* **Dataset items**:
:::::
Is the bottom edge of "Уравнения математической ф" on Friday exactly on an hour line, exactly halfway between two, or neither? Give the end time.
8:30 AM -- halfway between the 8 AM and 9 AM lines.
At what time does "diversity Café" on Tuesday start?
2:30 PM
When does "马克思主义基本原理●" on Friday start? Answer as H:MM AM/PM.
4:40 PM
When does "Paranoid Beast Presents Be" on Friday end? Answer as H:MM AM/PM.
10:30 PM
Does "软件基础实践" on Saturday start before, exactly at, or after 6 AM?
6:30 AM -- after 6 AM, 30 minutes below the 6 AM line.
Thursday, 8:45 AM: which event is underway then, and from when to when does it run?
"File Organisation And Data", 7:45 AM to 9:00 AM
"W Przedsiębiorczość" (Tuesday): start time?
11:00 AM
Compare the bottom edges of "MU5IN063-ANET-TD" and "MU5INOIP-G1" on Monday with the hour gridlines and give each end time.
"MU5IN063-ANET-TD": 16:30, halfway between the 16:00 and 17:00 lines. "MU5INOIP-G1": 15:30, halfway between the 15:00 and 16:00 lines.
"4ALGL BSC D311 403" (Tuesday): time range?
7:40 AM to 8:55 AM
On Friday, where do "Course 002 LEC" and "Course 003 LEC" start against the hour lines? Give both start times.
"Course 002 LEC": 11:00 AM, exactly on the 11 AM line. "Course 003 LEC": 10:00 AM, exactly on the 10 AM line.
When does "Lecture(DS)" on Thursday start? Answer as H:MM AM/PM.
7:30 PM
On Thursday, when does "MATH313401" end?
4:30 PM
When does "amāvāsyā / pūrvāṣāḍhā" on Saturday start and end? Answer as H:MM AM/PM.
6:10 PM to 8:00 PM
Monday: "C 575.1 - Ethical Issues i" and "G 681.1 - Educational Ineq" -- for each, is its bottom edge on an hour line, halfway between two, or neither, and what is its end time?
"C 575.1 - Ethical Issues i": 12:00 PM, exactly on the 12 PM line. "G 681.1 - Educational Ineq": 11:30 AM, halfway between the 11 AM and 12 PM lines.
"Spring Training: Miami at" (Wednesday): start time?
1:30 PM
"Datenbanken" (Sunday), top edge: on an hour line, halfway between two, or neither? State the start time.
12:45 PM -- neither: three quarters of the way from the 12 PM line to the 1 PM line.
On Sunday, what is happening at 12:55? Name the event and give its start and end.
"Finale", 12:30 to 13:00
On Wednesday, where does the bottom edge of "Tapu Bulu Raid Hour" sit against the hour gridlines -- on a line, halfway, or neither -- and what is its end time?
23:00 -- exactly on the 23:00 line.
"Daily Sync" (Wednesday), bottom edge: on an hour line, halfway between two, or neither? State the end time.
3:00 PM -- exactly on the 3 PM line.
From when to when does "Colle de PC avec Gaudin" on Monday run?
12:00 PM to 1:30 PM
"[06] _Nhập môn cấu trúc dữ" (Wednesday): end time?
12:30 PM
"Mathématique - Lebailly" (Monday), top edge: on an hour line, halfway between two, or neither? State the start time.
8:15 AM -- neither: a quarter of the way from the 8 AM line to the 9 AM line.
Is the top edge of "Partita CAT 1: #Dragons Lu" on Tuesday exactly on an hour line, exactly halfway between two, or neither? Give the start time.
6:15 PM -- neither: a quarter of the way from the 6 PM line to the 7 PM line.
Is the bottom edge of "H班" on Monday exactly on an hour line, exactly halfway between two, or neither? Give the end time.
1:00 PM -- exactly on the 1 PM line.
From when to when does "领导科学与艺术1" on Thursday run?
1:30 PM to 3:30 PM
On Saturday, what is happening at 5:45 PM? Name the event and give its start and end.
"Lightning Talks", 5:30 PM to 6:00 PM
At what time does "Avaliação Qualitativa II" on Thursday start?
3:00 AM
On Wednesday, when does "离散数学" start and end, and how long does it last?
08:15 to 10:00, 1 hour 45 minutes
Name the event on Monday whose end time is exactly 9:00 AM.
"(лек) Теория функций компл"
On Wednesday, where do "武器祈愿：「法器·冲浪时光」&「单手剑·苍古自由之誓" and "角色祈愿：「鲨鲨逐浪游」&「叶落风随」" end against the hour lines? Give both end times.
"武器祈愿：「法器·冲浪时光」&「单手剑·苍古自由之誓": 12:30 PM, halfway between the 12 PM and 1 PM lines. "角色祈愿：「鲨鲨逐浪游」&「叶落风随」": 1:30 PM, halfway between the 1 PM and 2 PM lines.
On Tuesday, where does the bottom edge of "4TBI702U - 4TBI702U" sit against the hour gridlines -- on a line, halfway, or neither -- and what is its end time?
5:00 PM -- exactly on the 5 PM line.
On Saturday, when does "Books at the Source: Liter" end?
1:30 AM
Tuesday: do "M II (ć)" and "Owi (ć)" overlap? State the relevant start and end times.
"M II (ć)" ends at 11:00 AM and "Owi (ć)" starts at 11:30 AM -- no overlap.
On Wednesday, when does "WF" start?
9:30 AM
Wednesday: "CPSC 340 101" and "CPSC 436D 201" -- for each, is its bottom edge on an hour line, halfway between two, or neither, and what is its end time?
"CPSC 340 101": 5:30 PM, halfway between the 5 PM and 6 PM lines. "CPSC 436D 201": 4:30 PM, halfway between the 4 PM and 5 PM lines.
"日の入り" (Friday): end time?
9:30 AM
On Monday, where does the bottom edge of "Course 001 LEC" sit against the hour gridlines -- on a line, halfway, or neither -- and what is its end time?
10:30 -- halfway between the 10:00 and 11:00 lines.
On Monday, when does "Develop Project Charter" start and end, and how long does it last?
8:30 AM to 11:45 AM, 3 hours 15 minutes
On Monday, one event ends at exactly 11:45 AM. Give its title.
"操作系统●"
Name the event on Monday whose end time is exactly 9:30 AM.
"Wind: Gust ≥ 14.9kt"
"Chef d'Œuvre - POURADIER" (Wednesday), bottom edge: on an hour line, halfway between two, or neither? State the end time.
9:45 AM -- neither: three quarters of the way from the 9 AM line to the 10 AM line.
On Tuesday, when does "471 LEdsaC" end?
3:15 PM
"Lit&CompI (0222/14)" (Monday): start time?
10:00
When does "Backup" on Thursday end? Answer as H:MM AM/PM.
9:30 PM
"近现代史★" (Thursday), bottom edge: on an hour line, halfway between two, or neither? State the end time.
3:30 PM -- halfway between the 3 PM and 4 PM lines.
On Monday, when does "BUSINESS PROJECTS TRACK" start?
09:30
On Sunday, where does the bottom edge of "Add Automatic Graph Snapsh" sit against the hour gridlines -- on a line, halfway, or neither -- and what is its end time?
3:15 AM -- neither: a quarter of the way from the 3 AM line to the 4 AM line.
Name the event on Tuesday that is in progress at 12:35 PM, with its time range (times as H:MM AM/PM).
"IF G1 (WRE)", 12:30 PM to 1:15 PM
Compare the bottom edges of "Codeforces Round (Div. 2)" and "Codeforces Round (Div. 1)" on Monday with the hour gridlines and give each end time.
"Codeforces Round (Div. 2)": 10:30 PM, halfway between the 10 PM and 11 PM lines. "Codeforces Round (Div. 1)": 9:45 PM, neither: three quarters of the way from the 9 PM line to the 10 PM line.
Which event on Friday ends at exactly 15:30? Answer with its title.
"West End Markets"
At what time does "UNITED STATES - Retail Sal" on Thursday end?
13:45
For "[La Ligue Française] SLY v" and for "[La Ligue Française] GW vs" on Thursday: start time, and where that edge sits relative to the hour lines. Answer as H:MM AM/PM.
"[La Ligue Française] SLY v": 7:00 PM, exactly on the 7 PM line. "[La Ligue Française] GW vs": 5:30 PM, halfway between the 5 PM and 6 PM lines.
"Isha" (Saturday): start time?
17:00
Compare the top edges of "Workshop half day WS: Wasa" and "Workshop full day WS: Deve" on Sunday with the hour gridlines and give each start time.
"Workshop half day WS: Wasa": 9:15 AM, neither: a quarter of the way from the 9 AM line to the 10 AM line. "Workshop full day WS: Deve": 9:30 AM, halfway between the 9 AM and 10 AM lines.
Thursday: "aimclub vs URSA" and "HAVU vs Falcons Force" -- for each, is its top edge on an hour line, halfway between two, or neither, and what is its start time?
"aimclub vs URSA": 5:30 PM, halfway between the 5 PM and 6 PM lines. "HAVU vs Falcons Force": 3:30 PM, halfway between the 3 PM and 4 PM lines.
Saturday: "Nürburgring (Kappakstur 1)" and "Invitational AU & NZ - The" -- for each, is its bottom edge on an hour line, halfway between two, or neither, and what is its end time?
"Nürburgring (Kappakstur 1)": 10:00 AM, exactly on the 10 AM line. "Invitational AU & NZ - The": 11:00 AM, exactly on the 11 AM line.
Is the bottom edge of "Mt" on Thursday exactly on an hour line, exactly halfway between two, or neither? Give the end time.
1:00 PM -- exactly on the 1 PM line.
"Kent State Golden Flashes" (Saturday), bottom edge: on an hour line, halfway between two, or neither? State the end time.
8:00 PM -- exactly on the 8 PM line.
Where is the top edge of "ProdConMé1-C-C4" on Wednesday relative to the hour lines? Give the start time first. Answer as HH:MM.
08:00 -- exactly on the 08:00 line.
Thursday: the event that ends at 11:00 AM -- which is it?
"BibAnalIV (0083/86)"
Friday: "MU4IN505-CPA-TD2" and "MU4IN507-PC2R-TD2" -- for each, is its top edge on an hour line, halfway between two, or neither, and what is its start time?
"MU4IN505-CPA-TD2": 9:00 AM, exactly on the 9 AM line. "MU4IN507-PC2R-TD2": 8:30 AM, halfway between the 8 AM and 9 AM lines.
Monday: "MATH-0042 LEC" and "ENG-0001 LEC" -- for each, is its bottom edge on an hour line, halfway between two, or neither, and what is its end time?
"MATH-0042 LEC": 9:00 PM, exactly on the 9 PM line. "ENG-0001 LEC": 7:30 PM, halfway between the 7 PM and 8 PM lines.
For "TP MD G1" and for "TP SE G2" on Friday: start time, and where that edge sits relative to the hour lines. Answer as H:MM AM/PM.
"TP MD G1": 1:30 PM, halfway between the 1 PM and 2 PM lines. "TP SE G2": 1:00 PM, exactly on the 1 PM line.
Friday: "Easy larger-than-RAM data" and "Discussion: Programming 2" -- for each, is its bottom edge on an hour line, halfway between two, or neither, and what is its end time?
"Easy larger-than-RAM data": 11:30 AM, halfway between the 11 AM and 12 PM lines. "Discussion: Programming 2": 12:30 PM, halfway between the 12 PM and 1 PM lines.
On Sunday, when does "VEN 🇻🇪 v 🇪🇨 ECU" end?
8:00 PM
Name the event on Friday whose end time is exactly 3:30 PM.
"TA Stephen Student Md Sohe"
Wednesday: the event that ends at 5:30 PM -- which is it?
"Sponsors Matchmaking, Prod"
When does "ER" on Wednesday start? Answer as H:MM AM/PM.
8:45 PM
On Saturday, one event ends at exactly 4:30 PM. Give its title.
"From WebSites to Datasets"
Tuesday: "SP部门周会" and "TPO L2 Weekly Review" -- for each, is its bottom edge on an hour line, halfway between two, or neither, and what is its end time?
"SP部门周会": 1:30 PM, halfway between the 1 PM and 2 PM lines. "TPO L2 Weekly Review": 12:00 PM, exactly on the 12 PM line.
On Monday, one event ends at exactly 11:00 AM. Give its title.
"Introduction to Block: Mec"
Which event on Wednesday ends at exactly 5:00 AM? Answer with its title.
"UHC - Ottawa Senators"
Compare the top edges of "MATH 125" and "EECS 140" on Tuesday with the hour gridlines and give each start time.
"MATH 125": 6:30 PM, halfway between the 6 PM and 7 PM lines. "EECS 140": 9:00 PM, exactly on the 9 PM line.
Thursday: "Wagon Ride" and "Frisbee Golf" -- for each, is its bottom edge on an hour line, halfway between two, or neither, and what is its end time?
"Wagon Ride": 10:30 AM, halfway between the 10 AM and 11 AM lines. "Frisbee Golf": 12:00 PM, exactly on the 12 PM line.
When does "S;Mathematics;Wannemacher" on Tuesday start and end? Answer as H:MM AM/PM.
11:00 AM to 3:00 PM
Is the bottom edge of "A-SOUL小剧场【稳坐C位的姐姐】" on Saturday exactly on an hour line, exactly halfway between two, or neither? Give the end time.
:::::
* **Directions**: Lay out the items in the stretch from the line containing "on Thursday exactly" through the line containing "9:00 AM, exactly" as a two-column CSV with the header item_text,answer and one row per item. Put each value in a single quoted field, with any line breaks replaced by spaces.

* **Answer to the problem**:
item_text,answer
"Is the bottom edge of ""Mt"" on Thursday exactly on an hour line, exactly halfway between two, or neither? Give the end time.","1:00 PM -- exactly on the 1 PM line."
"""Kent State Golden Flashes"" (Saturday), bottom edge: on an hour line, halfway between two, or neither? State the end time.","8:00 PM -- exactly on the 8 PM line."
"Where is the top edge of ""ProdConMé1-C-C4"" on Wednesday relative to the hour lines? Give the start time first. Answer as HH:MM.","08:00 -- exactly on the 08:00 line."
"Thursday: the event that ends at 11:00 AM -- which is it?","""BibAnalIV (0083/86)"""
"Friday: ""MU4IN505-CPA-TD2"" and ""MU4IN507-PC2R-TD2"" -- for each, is its top edge on an hour line, halfway between two, or neither, and what is its start time?","""MU4IN505-CPA-TD2"": 9:00 AM, exactly on the 9 AM line. ""MU4IN507-PC2R-TD2"": 8:30 AM, halfway between the 8 AM and 9 AM lines."